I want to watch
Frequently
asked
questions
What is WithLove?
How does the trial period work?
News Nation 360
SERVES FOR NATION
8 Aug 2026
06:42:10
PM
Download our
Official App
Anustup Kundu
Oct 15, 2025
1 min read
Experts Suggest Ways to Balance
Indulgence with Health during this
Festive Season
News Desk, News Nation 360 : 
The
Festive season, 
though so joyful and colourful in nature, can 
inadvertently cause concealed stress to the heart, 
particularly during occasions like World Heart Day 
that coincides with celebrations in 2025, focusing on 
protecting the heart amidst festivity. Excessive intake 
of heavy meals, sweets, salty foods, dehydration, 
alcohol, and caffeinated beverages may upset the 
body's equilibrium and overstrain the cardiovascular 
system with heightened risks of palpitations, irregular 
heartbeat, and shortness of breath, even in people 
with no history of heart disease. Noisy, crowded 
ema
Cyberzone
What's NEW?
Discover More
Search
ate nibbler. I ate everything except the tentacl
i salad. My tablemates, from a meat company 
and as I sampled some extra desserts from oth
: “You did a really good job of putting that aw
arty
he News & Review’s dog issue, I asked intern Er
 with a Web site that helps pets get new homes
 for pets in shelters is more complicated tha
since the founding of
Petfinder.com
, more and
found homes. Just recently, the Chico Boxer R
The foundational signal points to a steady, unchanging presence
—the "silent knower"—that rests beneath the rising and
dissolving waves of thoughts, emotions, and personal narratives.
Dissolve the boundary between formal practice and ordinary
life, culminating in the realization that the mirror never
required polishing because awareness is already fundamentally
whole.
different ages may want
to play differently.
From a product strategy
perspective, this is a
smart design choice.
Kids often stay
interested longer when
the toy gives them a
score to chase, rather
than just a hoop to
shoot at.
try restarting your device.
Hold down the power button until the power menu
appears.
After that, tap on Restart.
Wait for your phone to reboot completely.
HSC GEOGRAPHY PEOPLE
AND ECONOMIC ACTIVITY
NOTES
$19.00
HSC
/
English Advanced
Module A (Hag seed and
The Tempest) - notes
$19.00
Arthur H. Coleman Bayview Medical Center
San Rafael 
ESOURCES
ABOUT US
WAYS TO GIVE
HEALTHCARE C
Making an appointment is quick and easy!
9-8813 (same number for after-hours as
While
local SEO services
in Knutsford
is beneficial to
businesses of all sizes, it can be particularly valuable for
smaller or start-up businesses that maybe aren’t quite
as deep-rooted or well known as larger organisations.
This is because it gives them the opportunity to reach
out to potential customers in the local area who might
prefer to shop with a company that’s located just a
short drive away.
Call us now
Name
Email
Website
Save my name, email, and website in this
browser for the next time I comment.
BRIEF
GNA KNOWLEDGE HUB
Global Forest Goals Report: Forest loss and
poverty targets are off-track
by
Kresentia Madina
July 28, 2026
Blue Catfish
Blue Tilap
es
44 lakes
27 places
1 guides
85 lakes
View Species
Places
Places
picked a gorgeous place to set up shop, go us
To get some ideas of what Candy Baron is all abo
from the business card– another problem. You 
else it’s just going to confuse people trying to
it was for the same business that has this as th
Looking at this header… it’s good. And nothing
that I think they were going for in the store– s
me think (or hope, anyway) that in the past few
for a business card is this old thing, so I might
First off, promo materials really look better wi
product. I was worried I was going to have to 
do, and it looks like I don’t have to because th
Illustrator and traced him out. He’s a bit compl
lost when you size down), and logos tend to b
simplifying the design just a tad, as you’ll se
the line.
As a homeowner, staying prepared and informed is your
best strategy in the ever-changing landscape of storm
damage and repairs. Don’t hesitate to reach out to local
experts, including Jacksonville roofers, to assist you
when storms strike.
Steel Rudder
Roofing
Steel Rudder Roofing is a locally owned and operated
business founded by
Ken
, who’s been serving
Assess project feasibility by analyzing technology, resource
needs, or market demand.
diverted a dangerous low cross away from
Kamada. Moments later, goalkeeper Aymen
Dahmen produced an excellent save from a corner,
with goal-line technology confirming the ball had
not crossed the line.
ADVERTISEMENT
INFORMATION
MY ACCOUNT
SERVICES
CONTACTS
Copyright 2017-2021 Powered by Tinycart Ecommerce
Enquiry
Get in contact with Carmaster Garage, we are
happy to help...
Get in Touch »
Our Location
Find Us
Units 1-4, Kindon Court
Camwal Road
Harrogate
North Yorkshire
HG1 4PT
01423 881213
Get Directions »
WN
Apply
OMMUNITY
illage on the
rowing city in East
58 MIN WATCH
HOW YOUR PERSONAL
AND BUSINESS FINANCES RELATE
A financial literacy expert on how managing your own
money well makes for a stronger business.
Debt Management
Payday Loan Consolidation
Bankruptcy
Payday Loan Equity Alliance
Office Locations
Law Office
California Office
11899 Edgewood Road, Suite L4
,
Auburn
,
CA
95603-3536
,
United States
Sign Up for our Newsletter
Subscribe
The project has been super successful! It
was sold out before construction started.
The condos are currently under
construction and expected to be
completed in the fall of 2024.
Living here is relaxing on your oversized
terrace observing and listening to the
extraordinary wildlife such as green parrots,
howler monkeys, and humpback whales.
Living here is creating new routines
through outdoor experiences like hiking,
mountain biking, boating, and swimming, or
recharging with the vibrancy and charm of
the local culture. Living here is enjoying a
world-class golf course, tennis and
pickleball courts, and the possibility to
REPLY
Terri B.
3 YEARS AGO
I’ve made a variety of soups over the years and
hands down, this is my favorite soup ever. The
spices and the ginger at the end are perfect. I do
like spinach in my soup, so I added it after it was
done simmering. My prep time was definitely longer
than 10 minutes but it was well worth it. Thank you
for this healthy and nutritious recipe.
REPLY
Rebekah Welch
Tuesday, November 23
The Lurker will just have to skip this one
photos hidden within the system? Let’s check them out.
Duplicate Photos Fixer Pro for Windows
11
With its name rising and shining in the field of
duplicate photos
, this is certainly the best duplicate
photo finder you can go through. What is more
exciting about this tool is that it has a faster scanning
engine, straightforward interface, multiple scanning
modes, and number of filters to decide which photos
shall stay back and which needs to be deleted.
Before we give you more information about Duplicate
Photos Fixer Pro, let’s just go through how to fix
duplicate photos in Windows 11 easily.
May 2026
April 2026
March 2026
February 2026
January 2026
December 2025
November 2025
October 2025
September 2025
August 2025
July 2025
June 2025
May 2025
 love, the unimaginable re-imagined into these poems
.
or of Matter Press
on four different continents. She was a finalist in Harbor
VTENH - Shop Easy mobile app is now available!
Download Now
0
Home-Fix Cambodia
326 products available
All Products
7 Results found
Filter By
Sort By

### DESCRIPTION OF THE TASK
The answer consists of every entry, returned exactly.

### RESULT FOR THIS TASK
I want to watch
Frequently
asked
questions
What is WithLove?
How does the trial period work?
News Nation 360
SERVES FOR NATION
8 Aug 2026
06:42:10
PM
Download our
Official App
Anustup Kundu
Oct 15, 2025
1 min read
Experts Suggest Ways to Balance
Indulgence with Health during this
Festive Season
News Desk, News Nation 360 : 
The
Festive season, 
though so joyful and colourful in nature, can 
inadvertently cause concealed stress to the heart, 
particularly during occasions like World Heart Day 
that coincides with celebrations in 2025, focusing on 
protecting the heart amidst festivity. Excessive intake 
of heavy meals, sweets, salty foods, dehydration, 
alcohol, and caffeinated beverages may upset the 
body's equilibrium and overstrain the cardiovascular 
system with heightened risks of palpitations, irregular 
heartbeat, and shortness of breath, even in people 
with no history of heart disease. Noisy, crowded 
ema
Cyberzone
What's NEW?
Discover More
Search
ate nibbler. I ate everything except the tentacl
i salad. My tablemates, from a meat company 
and as I sampled some extra desserts from oth
: “You did a really good job of putting that aw
arty
he News & Review’s dog issue, I asked intern Er
 with a Web site that helps pets get new homes
 for pets in shelters is more complicated tha
since the founding of
Petfinder.com
, more and
found homes. Just recently, the Chico Boxer R
The foundational signal points to a steady, unchanging presence
—the "silent knower"—that rests beneath the rising and
dissolving waves of thoughts, emotions, and personal narratives.
Dissolve the boundary between formal practice and ordinary
life, culminating in the realization that the mirror never
required polishing because awareness is already fundamentally
whole.
different ages may want
to play differently.
From a product strategy
perspective, this is a
smart design choice.
Kids often stay
interested longer when
the toy gives them a
score to chase, rather
than just a hoop to
shoot at.
try restarting your device.
Hold down the power button until the power menu
appears.
After that, tap on Restart.
Wait for your phone to reboot completely.
HSC GEOGRAPHY PEOPLE
AND ECONOMIC ACTIVITY
NOTES
$19.00
HSC
/
English Advanced
Module A (Hag seed and
The Tempest) - notes
$19.00
Arthur H. Coleman Bayview Medical Center
San Rafael 
ESOURCES
ABOUT US
WAYS TO GIVE
HEALTHCARE C
Making an appointment is quick and easy!
9-8813 (same number for after-hours as
While
local SEO services
in Knutsford
is beneficial to
businesses of all sizes, it can be particularly valuable for
smaller or start-up businesses that maybe aren’t quite
as deep-rooted or well known as larger organisations.
This is because it gives them the opportunity to reach
out to potential customers in the local area who might
prefer to shop with a company that’s located just a
short drive away.
Call us now
Name
Email
Website
Save my name, email, and website in this
browser for the next time I comment.
BRIEF
GNA KNOWLEDGE HUB
Global Forest Goals Report: Forest loss and
poverty targets are off-track
by
Kresentia Madina
July 28, 2026
Blue Catfish
Blue Tilap
es
44 lakes
27 places
1 guides
85 lakes
View Species
Places
Places
picked a gorgeous place to set up shop, go us
To get some ideas of what Candy Baron is all abo
from the business card– another problem. You 
else it’s just going to confuse people trying to
it was for the same business that has this as th
Looking at this header… it’s good. And nothing
that I think they were going for in the store– s
me think (or hope, anyway) that in the past few
for a business card is this old thing, so I might
First off, promo materials really look better wi
product. I was worried I was going to have to 
do, and it looks like I don’t have to because th
Illustrator and traced him out. He’s a bit compl
lost when you size down), and logos tend to b
simplifying the design just a tad, as you’ll se
the line.
As a homeowner, staying prepared and informed is your
best strategy in the ever-changing landscape of storm
damage and repairs. Don’t hesitate to reach out to local
experts, including Jacksonville roofers, to assist you
when storms strike.
Steel Rudder
Roofing
Steel Rudder Roofing is a locally owned and operated
business founded by
Ken
, who’s been serving
Assess project feasibility by analyzing technology, resource
needs, or market demand.
diverted a dangerous low cross away from
Kamada. Moments later, goalkeeper Aymen
Dahmen produced an excellent save from a corner,
with goal-line technology confirming the ball had
not crossed the line.
ADVERTISEMENT
INFORMATION
MY ACCOUNT
SERVICES
CONTACTS
Copyright 2017-2021 Powered by Tinycart Ecommerce
Enquiry
Get in contact with Carmaster Garage, we are
happy to help...
Get in Touch »
Our Location
Find Us
Units 1-4, Kindon Court
Camwal Road
Harrogate
North Yorkshire
HG1 4PT
01423 881213
Get Directions »
WN
Apply
OMMUNITY
illage on the
rowing city in East
58 MIN WATCH
HOW YOUR PERSONAL
AND BUSINESS FINANCES RELATE
A financial literacy expert on how managing your own
money well makes for a stronger business.
Debt Management
Payday Loan Consolidation
Bankruptcy
Payday Loan Equity Alliance
Office Locations
Law Office
California Office
11899 Edgewood Road, Suite L4
,
Auburn
,
CA
95603-3536
,
United States
Sign Up for our Newsletter
Subscribe
The project has been super successful! It
was sold out before construction started.
The condos are currently under
construction and expected to be
completed in the fall of 2024.
Living here is relaxing on your oversized
terrace observing and listening to the
extraordinary wildlife such as green parrots,
howler monkeys, and humpback whales.
Living here is creating new routines
through outdoor experiences like hiking,
mountain biking, boating, and swimming, or
recharging with the vibrancy and charm of
the local culture. Living here is enjoying a
world-class golf course, tennis and
pickleball courts, and the possibility to
REPLY
Terri B.
3 YEARS AGO
I’ve made a variety of soups over the years and
hands down, this is my favorite soup ever. The
spices and the ginger at the end are perfect. I do
like spinach in my soup, so I added it after it was
done simmering. My prep time was definitely longer
than 10 minutes but it was well worth it. Thank you
for this healthy and nutritious recipe.
REPLY
Rebekah Welch
Tuesday, November 23
The Lurker will just have to skip this one
photos hidden within the system? Let’s check them out.
Duplicate Photos Fixer Pro for Windows
11
With its name rising and shining in the field of
duplicate photos
, this is certainly the best duplicate
photo finder you can go through. What is more
exciting about this tool is that it has a faster scanning
engine, straightforward interface, multiple scanning
modes, and number of filters to decide which photos
shall stay back and which needs to be deleted.
Before we give you more information about Duplicate
Photos Fixer Pro, let’s just go through how to fix
duplicate photos in Windows 11 easily.
May 2026
April 2026
March 2026
February 2026
January 2026
December 2025
November 2025
October 2025
September 2025
August 2025
July 2025
June 2025
May 2025
 love, the unimaginable re-imagined into these poems
.
or of Matter Press
on four different continents. She was a finalist in Harbor
VTENH - Shop Easy mobile app is now available!
Download Now
0
Home-Fix Cambodia
326 products available
All Products
7 Results found
Filter By
Sort By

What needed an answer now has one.